Ma aged sixty years in ten. She sagged and shrank. She would have liked a big family, more than just me. But her husband couldn’t do it any more. At least, not when she was there. All she saw were the crusty white stains on the sheets, on his pants. She’d turn away. Call me to clear up that mess.

She had a big house and a small pension. The handed-down silver cruet that sat on the parlour table disappeared, one piece at a time. So did the rings on her fingers. Except her wedding band, which she twirled every time she watched my father in his garden. She let rooms in the house. Spent her time chasing rent and morals up and down the staircase. Listening at the parlour door in case evil came into her home. When I left school she put on her hat and best coat (saved twice from the pawnbroker) and visited the bank where my father used to work as a clerk. She came back with a job for me, starting the next day. ‘They owe him that much,’ was all she said.

She died aged forty-two. Cancer, they whispered. A lump in her breast that feasted on her from the inside. Before she died she managed to ask, ‘Who’s going to look after him?’ I didn’t say a thing. What was there to say? Who’d look after him?

I would.

Pa was quiet when Queenie moved in.
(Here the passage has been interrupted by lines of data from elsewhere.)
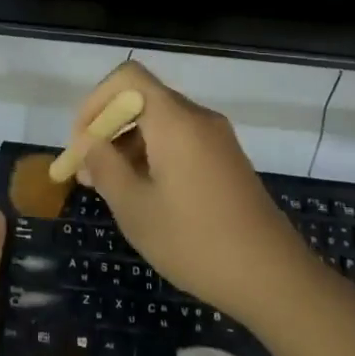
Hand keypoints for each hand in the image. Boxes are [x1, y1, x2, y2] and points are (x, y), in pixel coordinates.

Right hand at [73, 61, 307, 320]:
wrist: (273, 277)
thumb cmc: (195, 241)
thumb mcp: (135, 208)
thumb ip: (105, 167)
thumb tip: (88, 143)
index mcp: (175, 120)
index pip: (127, 78)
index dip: (95, 102)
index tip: (81, 143)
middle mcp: (198, 118)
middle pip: (142, 100)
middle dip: (108, 128)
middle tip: (87, 171)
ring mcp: (217, 139)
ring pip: (160, 123)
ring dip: (128, 146)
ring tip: (109, 188)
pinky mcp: (226, 160)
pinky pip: (180, 141)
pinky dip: (153, 156)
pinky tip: (143, 195)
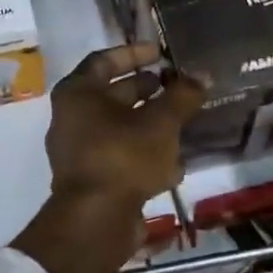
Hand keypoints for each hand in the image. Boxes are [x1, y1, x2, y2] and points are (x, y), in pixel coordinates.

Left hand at [46, 42, 206, 209]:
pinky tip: (175, 165)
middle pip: (111, 96)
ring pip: (119, 129)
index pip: (104, 60)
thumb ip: (182, 96)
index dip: (134, 54)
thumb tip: (201, 75)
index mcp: (77, 94)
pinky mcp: (91, 180)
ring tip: (182, 122)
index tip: (160, 52)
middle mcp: (71, 119)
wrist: (96, 220)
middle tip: (175, 86)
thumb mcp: (161, 122)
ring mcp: (79, 152)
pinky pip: (120, 157)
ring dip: (149, 125)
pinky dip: (145, 155)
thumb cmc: (123, 156)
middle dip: (146, 91)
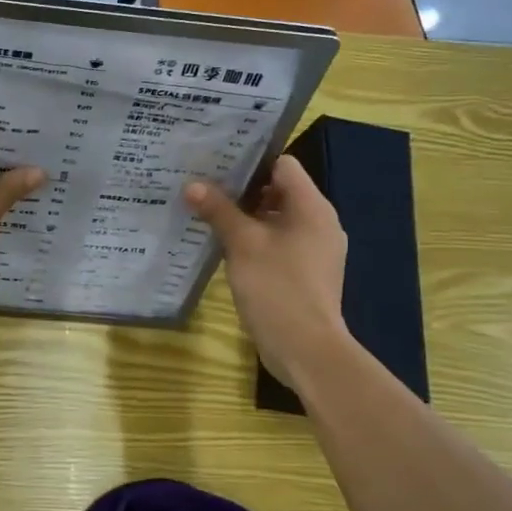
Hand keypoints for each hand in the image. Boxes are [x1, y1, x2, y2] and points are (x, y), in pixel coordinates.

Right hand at [185, 156, 351, 391]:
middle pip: (279, 191)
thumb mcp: (242, 244)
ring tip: (208, 214)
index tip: (217, 165)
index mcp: (312, 207)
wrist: (306, 348)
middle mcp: (319, 223)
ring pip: (277, 219)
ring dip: (246, 217)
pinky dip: (255, 241)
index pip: (283, 165)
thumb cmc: (277, 287)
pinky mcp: (306, 272)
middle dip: (242, 190)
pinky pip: (279, 243)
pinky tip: (226, 247)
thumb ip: (218, 211)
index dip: (251, 162)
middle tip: (204, 187)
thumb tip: (191, 185)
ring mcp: (315, 250)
Tending his garden, sitting in his chair (no trouble). He knew she was something different. Followed her round with his eyes. She cleaned the place. Said she was adding a woman’s touch. Flowers, embroidered runners on the sideboard. Pa started smiling, tapping his foot to the wind-up gramophone. Humming to ‘Show Me The Way To Go Home’. She danced with him, one foot at a time, in front of the hearth. Then the war came and the bombs. His excreta flowed freely again. Out came the bib at mealtimes. We couldn’t get him into the shelter. He always stayed under the bed, quaking like a girl.